Just as Liverpool reversed their furlough decision earlier this week, Dana White has done a swift u-turn – with help from his superiors – conceding that UFC 249 cannot take place as planned next weekend. Our thirst for sport, in any capacity, can wait.
The headline that first beamed on my phone yesterday read: Dana White finally taps out.
Regardless of your personal opinion on the man, you have to acknowledge Dana’s determination in such unprecedented times to try and fight on defiantly. However, it’s that same defiance that saw his master plans falter, at least in the short-term.
He and millions worldwide witnessed WrestleMania’s success over a two-night special last weekend. The potential for UFC to blossom at a time like this cannot be understated.
According to PWMania.com, WWE issued a statement confirming WM36 was the most ‘social event’ in company history.
“According to Nielsen Social, WrestleMania saw 13.8 million total social media interactions on Facebook, Instagram and Twitter, +57% vs. last year’s WrestleMania, and most in WWE history.”
Now you can see where Dana is coming from: a prime-time Saturday night slot, with no other sport or events to compete against = more viewers, interest and $$$.
But there are key differences between the two: as much as it’s entertaining for fans, UFC is a sport.
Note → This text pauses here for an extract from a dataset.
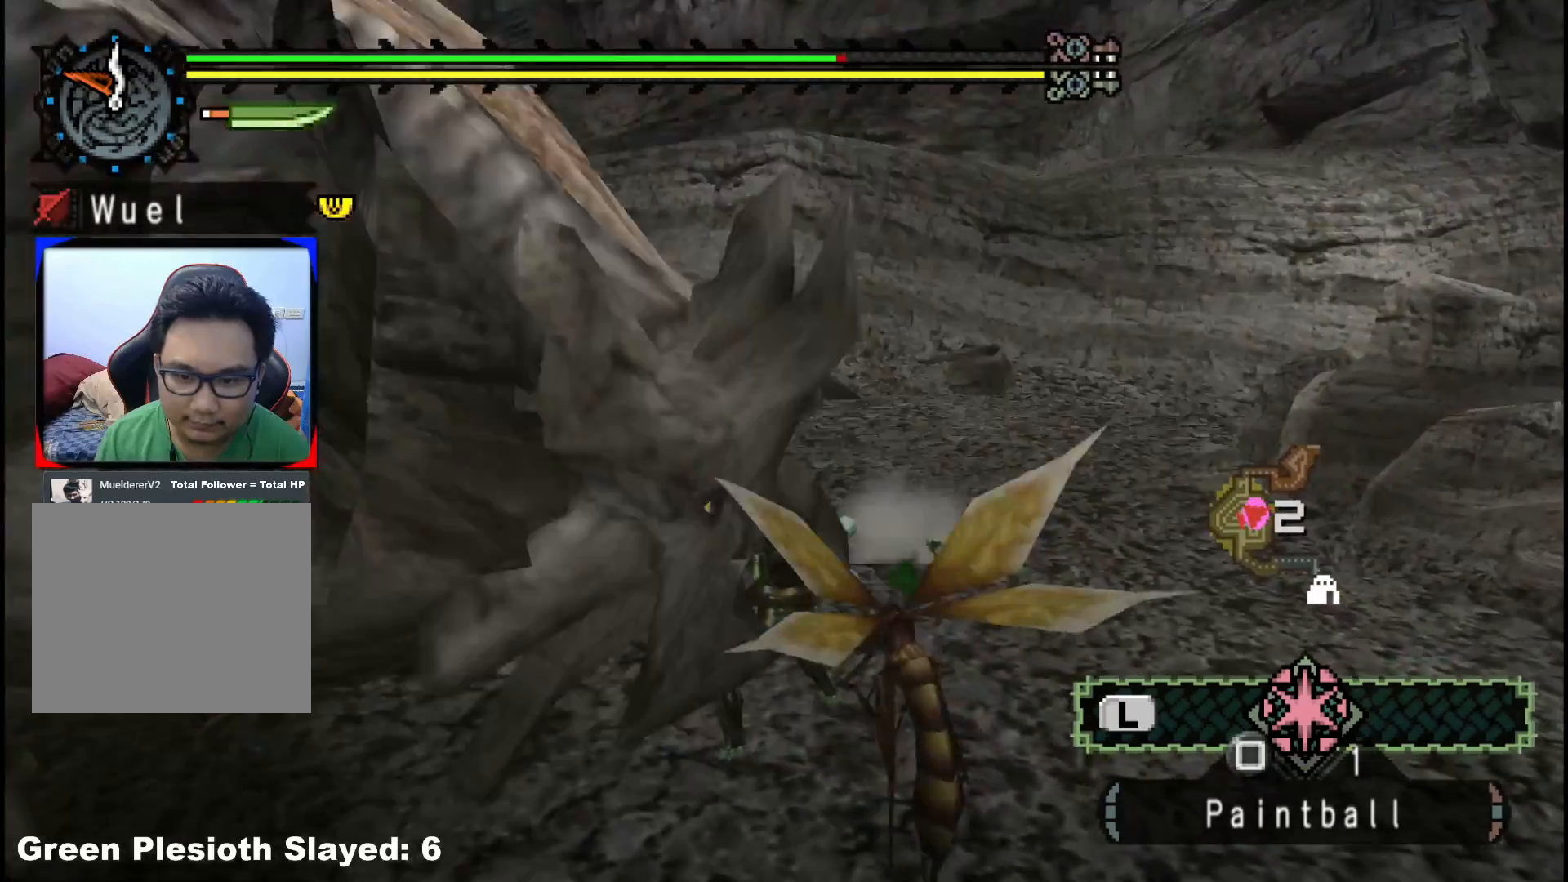
{"buttons": [], "left_stick": "center", "right_stick": "center", "events": [[133, "right_stick", "left"], [317, "R1", "up"], [333, "left_stick", "center"], [417, "right_stick", "center"]]}
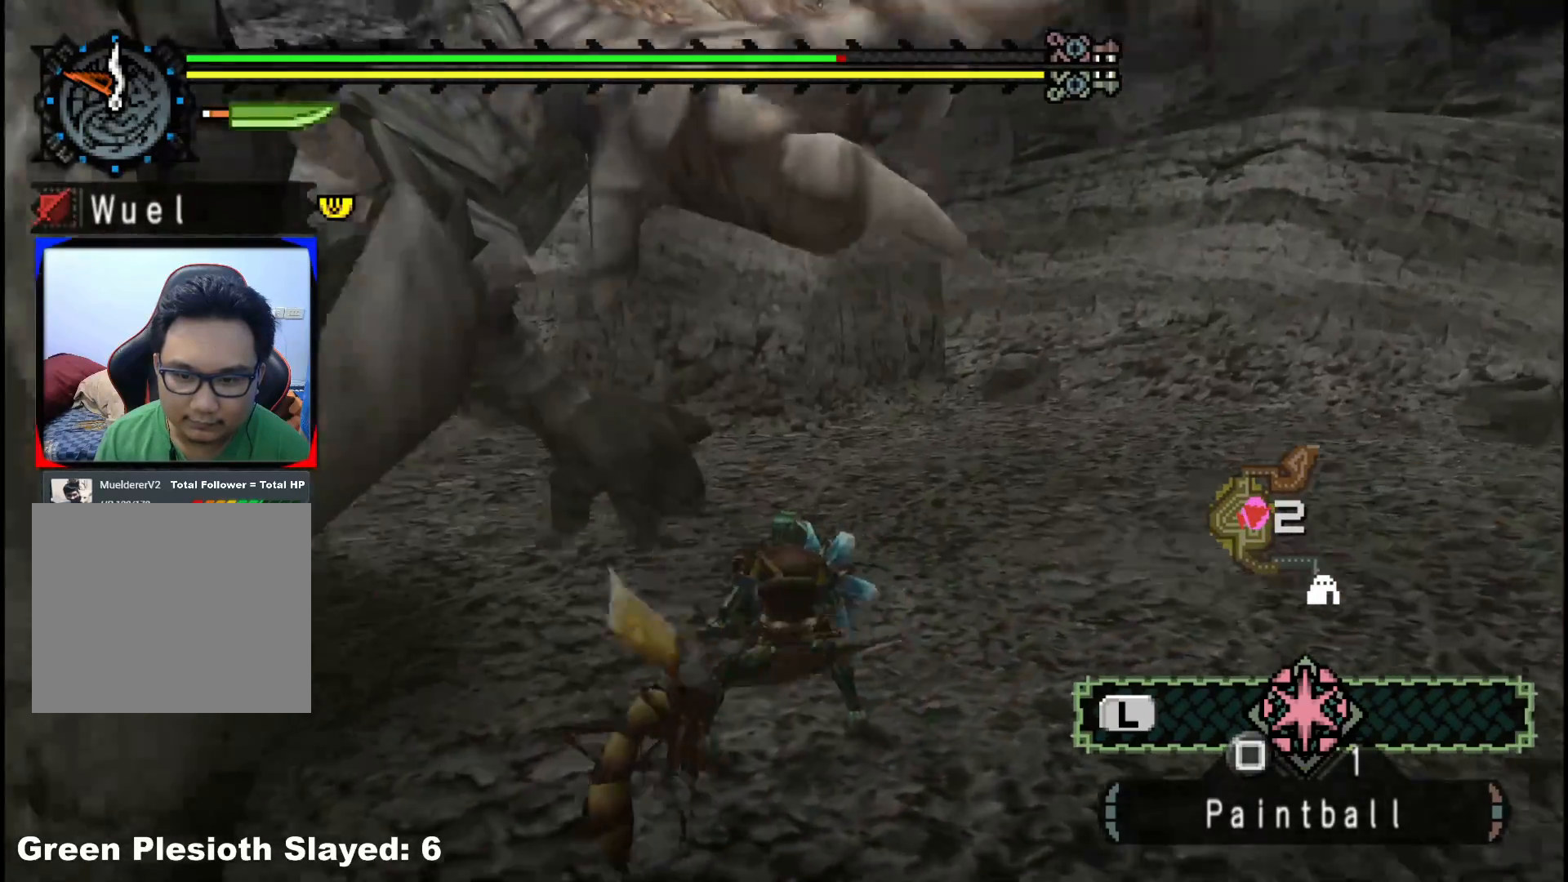
{"buttons": ["Y"], "left_stick": "up-left", "right_stick": "center", "events": [[17, "left_stick", "left"], [100, "left_stick", "up-left"], [133, "Y", "down"], [233, "Y", "up"], [283, "Y", "down"], [383, "Y", "up"], [450, "Y", "down"]]}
WWE is cheoreographed programming, pre-recorded and was on a closed set with minimal crew.
With live combat sports, UFC just doesn’t have that luxury. It’s why after Fight Night: Lee vs Oliveira event in Brazil on March 14, there hasn’t been any live events.
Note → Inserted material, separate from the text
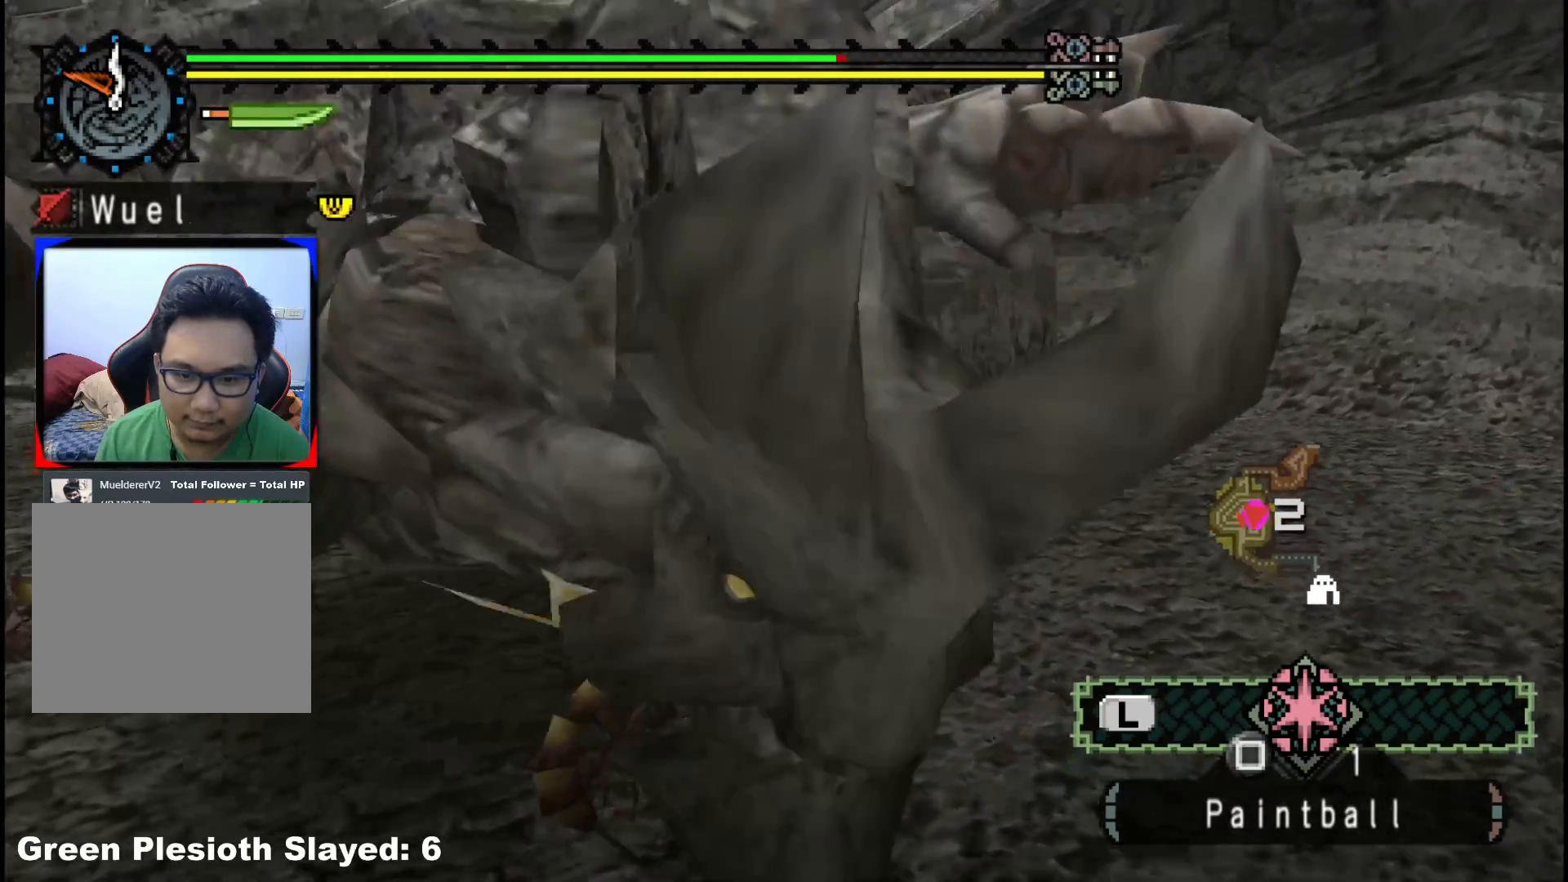
{"buttons": ["B"], "left_stick": "up-left", "right_stick": "center", "events": [[67, "Y", "up"], [117, "Y", "down"], [233, "Y", "up"], [450, "B", "down"]]}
The writing was on the wall when Khabib Nurmagomedov said this on Instagram:
That was on April 1, since which his replacement was announced – Justin Gaethje – meaning the show was set to go on without its champion.
No star is bigger than the company but what sort of message was Dana’s defiance showing to those affected?
Fighters don’t get paid if they don’t compete, so it’s natural to expect the vast majority of them want to feature – not least after a gruelling fight camp.
Instead, this downtime should be used for Dana and others to consider a better financial package for fighters.
After all, they’re the main attraction.
But regardless of his proposed location switch, the risks were too severe to ignore.
On medical precautions taken for the fighters, White said this on March 31:
“We go overboard with everything all the time. In the 20-year history that I’ve been involved and before me, there’s never been a death or serious injury. That’s crazy. Cheerleading can’t say that.
We go completely overboard with health and safety even before the coronavirus. The health and safety part is nothing new to us. It’s now just trying to be able to manoeuvre as the world continues to freak out and lose their mind over this coronavirus stuff. All my fighters want to fight, staff want to work. Everybody who’s involved in what I’m doing is absolutely willing and able to do this.”
Things have accelerated rapidly in the days since then. In the US alone, there have been 278,777 new cases and 12,634 deaths between April 1-9.
Is this just blind naivety then?
“The thing is with my fighters, when they’re with me, they’re getting the best medical attention they could possibly get. Better if they were home alone by themselves or whatever their situation is.
I’ve reached out to everybody, not just my employees that work for me, but my fighters, too – if them or a loved one becomes ill and needs me, I’m here. I will do everything in my power to help and take care of them. That’s a given always. This fight will go on.”
Even for the biggest optimist, how can you ensure everyone’s safety in such unpredictable circumstances?
He meant well and his awareness of the risks involved will be lost amid this latest update, but cancelling UFC 249 was an inevitable outcome.
How, where and when things can resume to normal is the bigger question he needs to ask.